The test for final approval of an arrangement was set out by the Supreme Court of Canada in BCE Inc. v 1976 Debentureholders,2 and was applied (at least in part) by Justice Macleod in Marquee, though final approval of the arrangement was not yet being sought. Under BCE, the corporation seeking approval of an arrangement bears the onus of satisfying the court that: (a) the statutory procedures have been met; (b) the application has been put forward in good faith; and (c) the arrangement is fair and reasonable. In order to determine whether the arrangement is "fair and reasonable", the court must be satisfied that the arrangement has a valid business purpose and the objections of those whose legal rights are being arranged are being resolved in a fair and balanced way. To this end, the CEO of MEL stated that the "purpose of the arrangement is to result in a larger, better capitalized and more competitive organization with greater exploration development capacity, as well as operation synergies and reduction of expenses as compared to [AOI] and [MEL] separately."
Justice Macleod accepted that the combining of AOI and MEL constituted a valid business purpose. But, surprisingly, he went on to hold that that purpose would not be achieved until the post-arrangement amalgamation was completed. Justice Macleod stated that he was "satisfied on all the evidence that the primary, if not the only, reason for the proposed arrangement of the acquisition by [AOI] of all of the [MEL] shares is so that the subsequent vertical amalgamation can take place […] without an [AOI] shareholder vote." Accordingly, Justice Macleod was not satisfied that the arrangement, which would not include the subsequent vertical amalgamation, had a valid business purpose. In addition, Justice Macleod was not satisfied that the arrangement was put forward in good faith as "it was done primarily to avoid a vote of [AOI] shareholders". Justice Macleod further stated that in viewing the transaction as a whole, "fairness and reasonableness demands that [AOI shareholders] should be entitled to vote and have the same rights […] as the rights accorded to the [MEL] shareholders". Justice Macleod ordered that the previously granted interim order be amended to require AOI to hold a meeting of its shareholders to approve the arrangement.

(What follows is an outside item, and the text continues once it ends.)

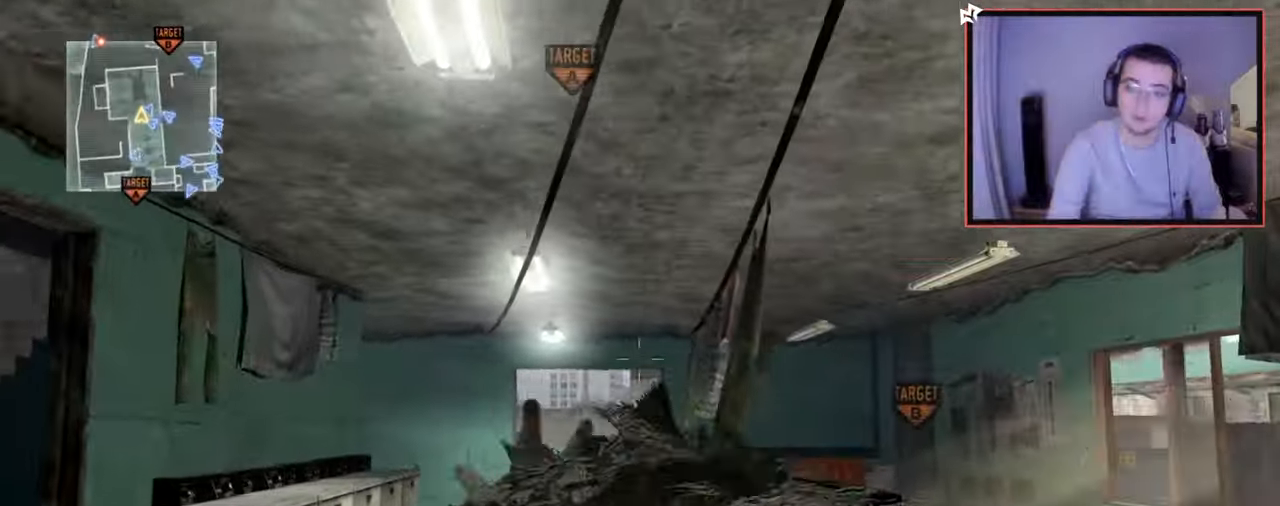
{"buttons": [], "left_stick": "up", "right_stick": "center", "events": [[66, "left_stick", "center"], [200, "right_stick", "left"], [266, "L1", "down"], [266, "right_stick", "center"], [350, "left_stick", "up"], [417, "L1", "up"]]}
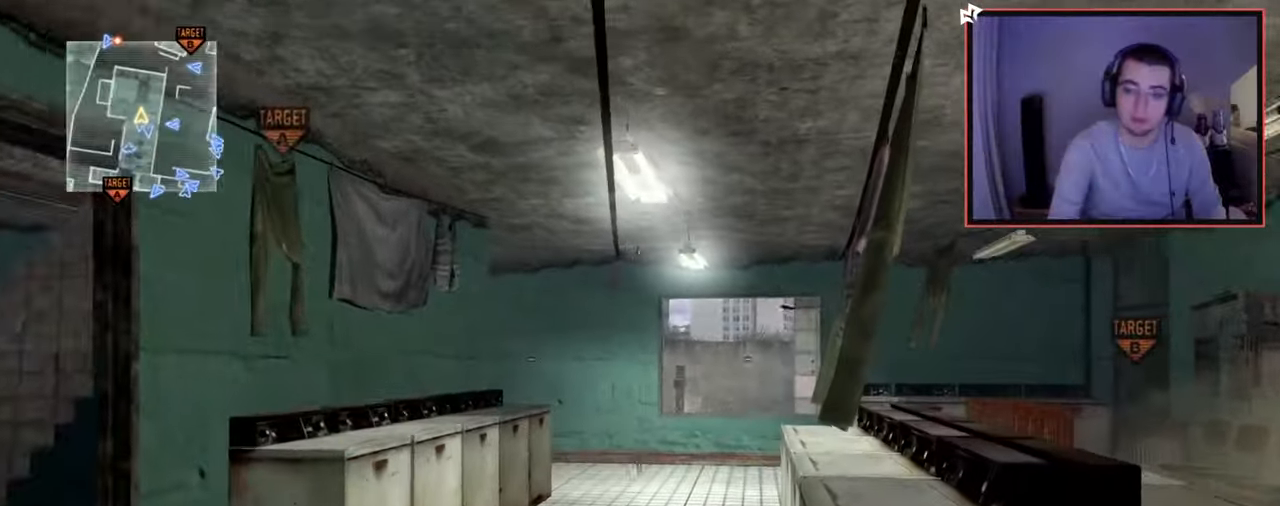
{"buttons": [], "left_stick": "down-left", "right_stick": "center", "events": [[33, "right_stick", "right"], [100, "right_stick", "center"], [200, "left_stick", "center"], [434, "left_stick", "down-left"]]}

As noted above, the decision of Justice Macleod in Marquee has been appealed. If that appeal is not successful, then the decision raises questions as to whether acquirors will need to obtain shareholder approval of future court-approved arrangements. Requiring shareholder approval of acquirors would lead to increased costs, time delays and higher levels of deal risk and uncertainty for parties conducting an acquisition by way of a court-approved arrangement.